▶ **Yönergeler**:
[1] ODATV davası hakkındaki metinden "Önce Star Gazetesi’nden" sözlerinden "yattığı ortaya çıktı.." sözlerine kadar olan bölümü hiç değiştirmeden yazın.
[2] Lütfen ODATV davası hakkındaki metni kaldığı yerden sürdürün.

▶ **Okuma Metni**:
============================================================
Önce Star Gazetesi’nden başlayalım


Herkesin bildiği üzre ODATV’den arkadaşlarımız on dokuz aydır içerde.. Davanın ana konusunu oluşturan bilgisayarlara virüsle atılan dosyaların bilimsel bilirkişi incelenmesi kaç zamandır süründürülüyor. Nihayet TÜBİTAK bir hafta önce dosyasını hazırladı ve arkadaşlarımızın bunca yıldır boşu boşuna içerde yattığı ortaya çıktı..

Şimdi mahkeme ‘kararını’ bekliyoruz.. Ancak korkumuz o ki, bir çok mahkeme, kararını ‘kamuoyu nabzını’ tutarak veriyor, yani Türkan Saylan ve bir çok örnekte olduğu gibi şayet kamuoyunda bir ‘tepki’ varsa salıveriyorlar, yoksa sakız gibi çekip çekip sündürüyorlar..

Hepimiz heyecanla TÜBİTAK raporundan sonra kamuoyu tepkisini bekledik, onurlu ve sağduyulu bir çok yazar kaleme aldı, sağ olsunlar, ancak mesela CNN’de Enver Aysever paso duraksız programlar yapıyor, tek soru sormadı.. Mesela Zafer Arapkirli (ki iyi insan diye biliriz) Basın Odası programı yapıyor, yine konuşulmadı..
============================================================
▶ **Veri Seti Alıntıları**:
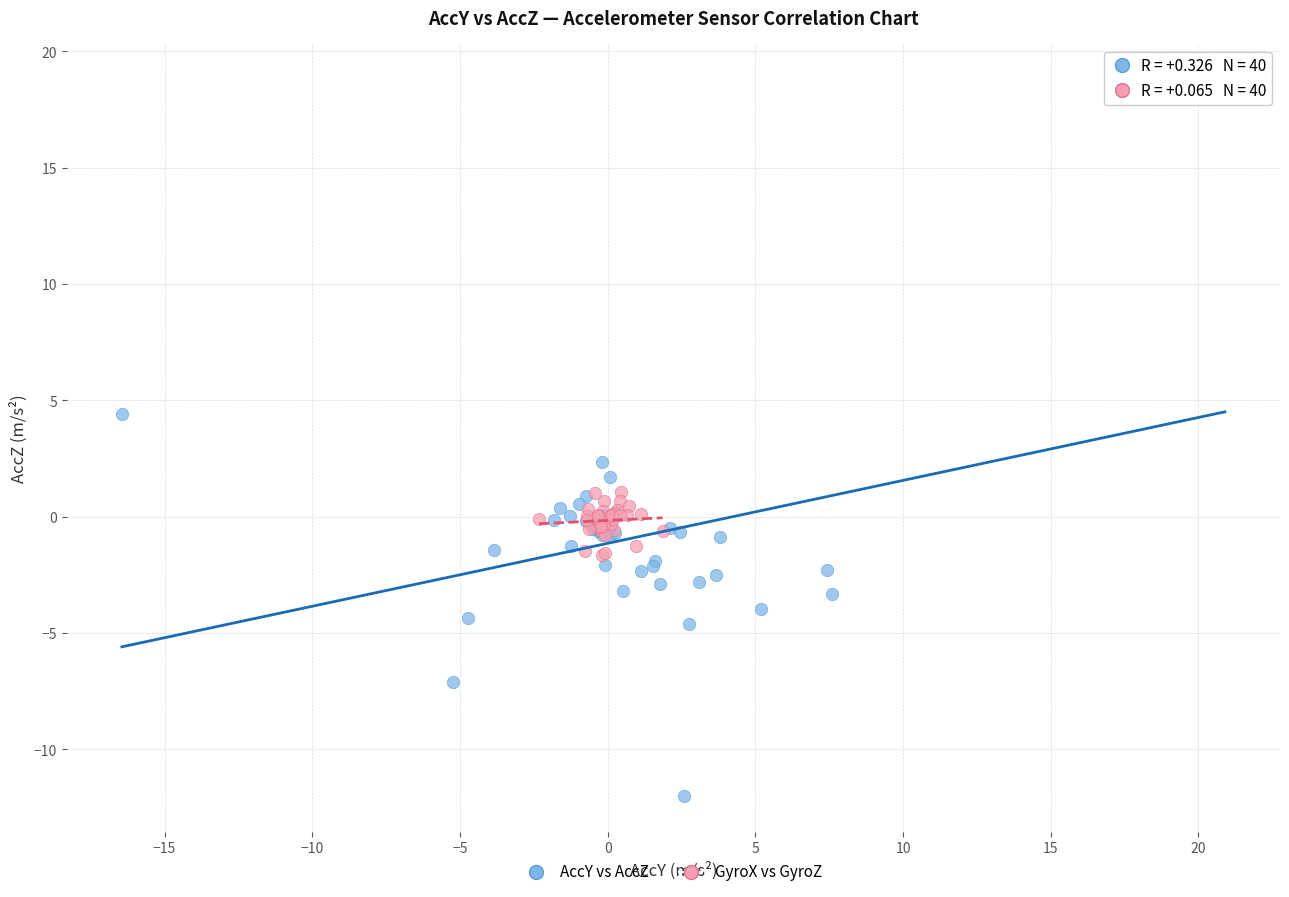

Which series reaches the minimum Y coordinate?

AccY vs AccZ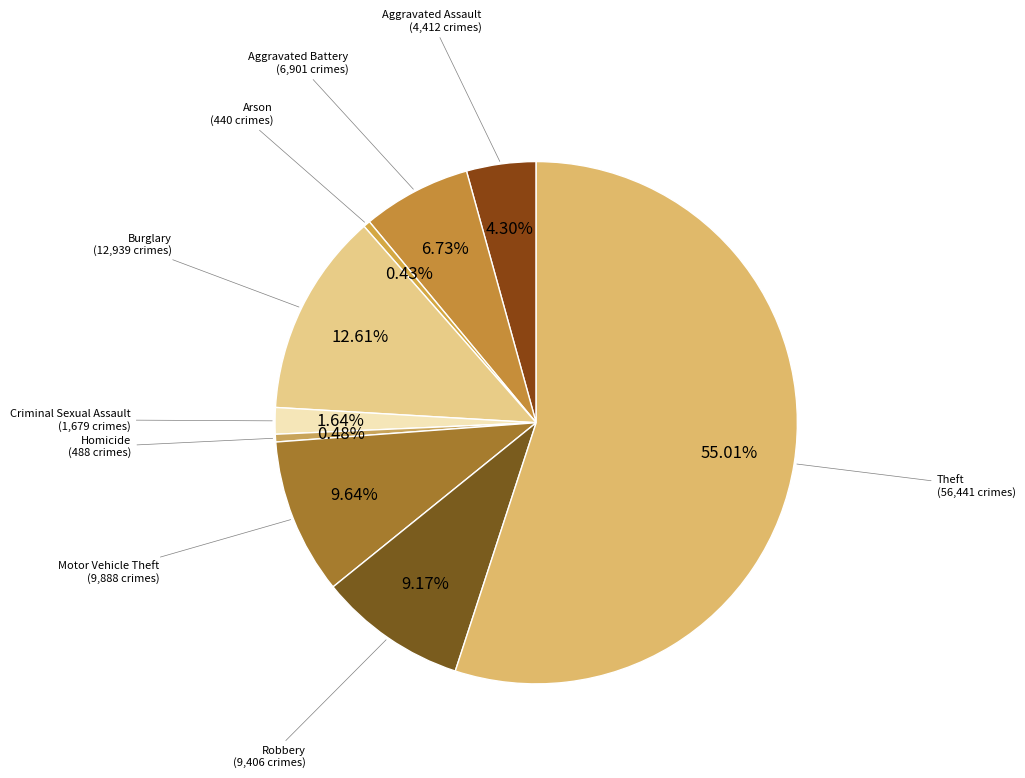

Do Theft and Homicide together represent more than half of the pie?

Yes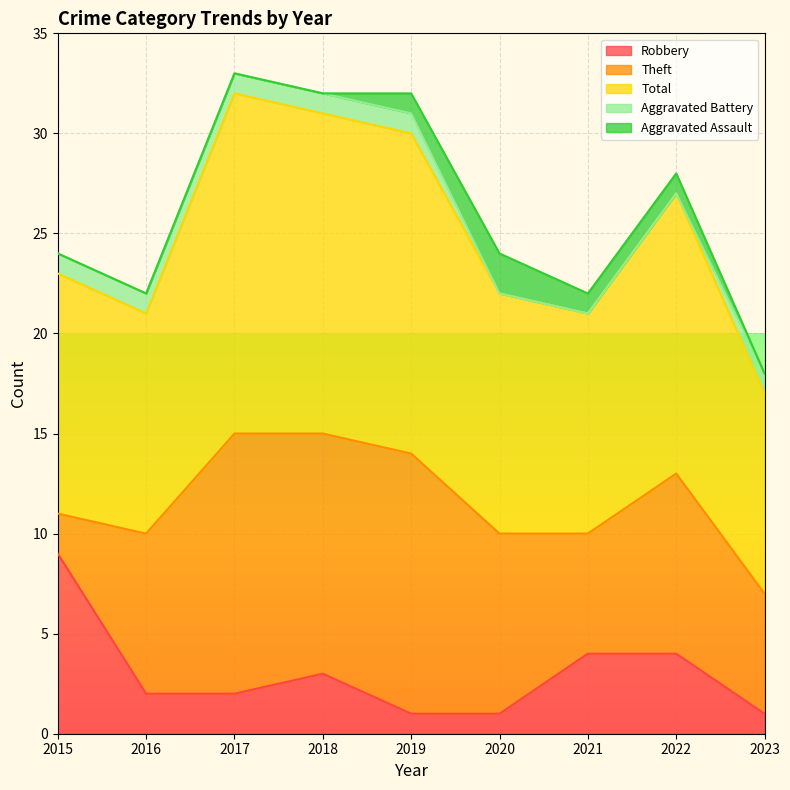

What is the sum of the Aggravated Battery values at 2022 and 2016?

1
============================================================
▶ **Yazılı Yanıtlar**:
[1]
Önce Star Gazetesi’nden başlayalım


Herkesin bildiği üzre ODATV’den arkadaşlarımız on dokuz aydır içerde.. Davanın ana konusunu oluşturan bilgisayarlara virüsle atılan dosyaların bilimsel bilirkişi incelenmesi kaç zamandır süründürülüyor. Nihayet TÜBİTAK bir hafta önce dosyasını hazırladı ve arkadaşlarımızın bunca yıldır boşu boşuna içerde yattığı ortaya çıktı..

[2]
Oysa ODATV’ye polis baskını olduğunda aynı TV’ler aylarca aralıksız ve manşetten yayın yaptı..

Hepsinin hesabı görülecek hepsine sıra gelecek.. Önce Star Gazetesi’nden başlayalım.. Aylarca manşetlerini ODATV iftiralarıyla süslediler.. Yayın yönetmeni Karaalioğlu defalarca ekranlarda ‘Karanlık ODATV’ suçlamalarında bulundu..

Henüz on dokuz ay önce nasıl hatırlamazsınız, medyanın yetmiş TV’si yetmiş gazetesi her gün sabah öğle akşam ODATV’yi haber yapmadı mı? Haberler, açık oturumlar, iftiralar, töhmetler, yalanlar gırla diz boyu gitmedi mi?

İşte bilimsel rapor ortada, ne çabuk unuttunuz? On dokuz ay önce olanlar, şimdi takvimlere bakarken bulunmayan kaybolmuş bir zaman olmuş..

Böyledir kardeşler, bazen saate bakarken bulunmaz zaman’lar vardır, yüzleşmek korkusundan hafıza siler..

1830’larda Fransa’da aydınlanmacılar eski zaman eski dönemler bitti diye meydanlarda saat kulelerine ateş etmeye başlamış..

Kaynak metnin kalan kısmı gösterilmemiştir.